I thought myself to be chronically online before reading this - now I think I may be doing okay. That realization is the one benefit of reading this. The actual process of reading this novel was surreal - for a while the plot would be coherent and even perhaps decent but then the narrative would derail into a rant of bewildering stream of consciousness where the conspiracy theories and nonsensical tangents take over. In addition to simply being difficult to make sense of - the level of chronically online cultural knowledge that was being thrown at us did not even seem to align with what our narrator should reasonably be expected to know and understand as a 40-year-old washed-up child actor who throughout the novel lectures the readers with knowledge of online communities that we do not see him frequent in the actual novel.
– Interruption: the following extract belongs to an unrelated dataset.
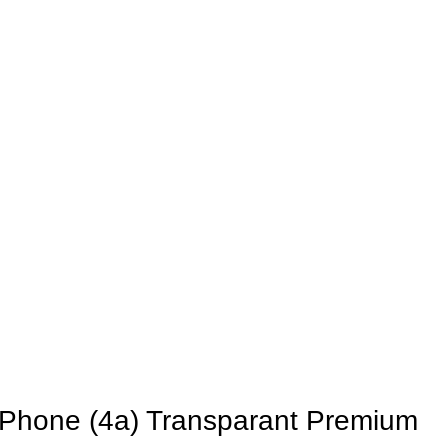
 Phone (4a) Transparant Premium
Frankly, this seemed to be written not for the purpose of telling a story, but to be a soapbox for the author's own ideologies - going as far as to address the readers directly breaking that fourth wall in a very clumsy fashion. Thank you to Netgalley for providing a copy in exchange for an honest review!
breezy hollywood-ish story of, ah, reboots. of tv shows, video games, romance, family, conspiracies and more! funny at times, a bit in the conspiracy weeds at times but a nice ride.
Rating: 2.5 Stars!! Review: Thank you to Pantheon Books for picking me to win this FREE ARC Copy as part of a giveaway on their website earlier this year.
This was my first time reading a YA novel by Justin Taylor so I wasnt sure what to expect but I have to say that sadly this book was just OK for me. I was hoping to like it more than I did but Part 1 was just too descriptive and too long for me with very little happening.
I thought this book was going to be like The OC meets Laguna Beach and Beverly Hills 90210 but sadly I was mistaken.
The Characters were OK but could of been better since I couldn't stand the complaining that the Main characters did through Part 1.
The Setting was beautifully described which made me feel like I was actually in California, New York, and Florida while reading especially when the scenery was described which was just about the only thing I loved about this book.
Overall it could of been so much better. I will read more by Justin in the future but I hope his other books arent like this one was.
First review I’ve ever written; that’s how much I loved this book. This feels like the necessary third book in a Goon Squad/Candy House series. 10/10, very positive this is the book I will not only most enjoy this year but also continue to think about for years to come.